Au revoir Bombay, bonjour Davos.
PAR CHRISTIAN CAMPICHE
Mais qu’il est difficile de s’enthousiasmer devant ce passage de témoin! A la fête rafraîchissante et spontanée, au cri joyeux d’une population s’exprimant dans un espace accessible à tous, succède l’aridité d’un bunker, puissamment et coûteusement gardé par les forces de l’ordre.
Le navire altermondialiste, affirmait l’autre jour un sociologue dans nos colonnes, ignore de quoi demain sera fait. Mais au moins il sait une chose: le monde, tel que les maîtres de l’ultralibéralisme le conçoivent, va droit contre un mur.
On peut d’ailleurs se demander qui, des idéologues d’une économie fondée sur des principes écologiques et sociaux ou des séides de la marchandisation de l’homme soumis à la spéculation financière, est le moins réaliste dans le contexte actuel de destruction systématique de l’environnement et de perte des valeurs morales.
Davos, en effet, se targue de réunir les meilleurs économistes au monde. Mais cet aréopage prétentieux a-t-il su prévoir la déconfiture d’Enron, les krachs de Swissair et de Parmalat? Qu’a-t-il fait pour empêcher nos fonds de pension de sombrer dans la débâcle boursière?
Davos exhibe les sourires trop parfaits et les poignées de main des chefs d’Etat. Mais le forum aux mains du bon docteur Schwab n’a pas ramené la paix au Proche-Orient, il n’a pas pu empêcher les centaines de milliers de morts du conflit irako-iranien, les guerres du Caucase, de Yougoslavie ou du Congo, encore moins la disette dans de larges régions de la planète.

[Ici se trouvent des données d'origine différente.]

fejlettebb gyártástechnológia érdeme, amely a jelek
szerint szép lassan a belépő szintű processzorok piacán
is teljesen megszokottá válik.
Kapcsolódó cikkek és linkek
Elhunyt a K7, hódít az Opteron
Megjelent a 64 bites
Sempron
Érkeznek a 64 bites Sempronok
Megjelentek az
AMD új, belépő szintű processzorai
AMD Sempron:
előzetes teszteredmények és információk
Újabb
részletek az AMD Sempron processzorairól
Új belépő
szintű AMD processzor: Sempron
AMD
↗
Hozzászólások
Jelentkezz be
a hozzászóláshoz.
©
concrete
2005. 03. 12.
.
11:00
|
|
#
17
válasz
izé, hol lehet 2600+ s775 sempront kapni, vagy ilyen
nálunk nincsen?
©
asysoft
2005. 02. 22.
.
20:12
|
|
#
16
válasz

Contrairement au Forum économique mondial, le label marqué du sceau de Porto Alegre, n’a pas la prétention de gérer l’univers. Son but est d’amener la société civile à prendre son destin en main. A réfléchir aux moyens de sauver ce qui peut encore l’être, en utilisant – c’est essentiel – le dialogue démocratique et la transparence. Si un jour l’exclusion et la rétention d’informations devaient prendre le dessus, le forum social serait bien inspiré de se saborder car il ressemblerait alors trop à Davos.
En attendant, bonne causerie, les «maîtres du monde»!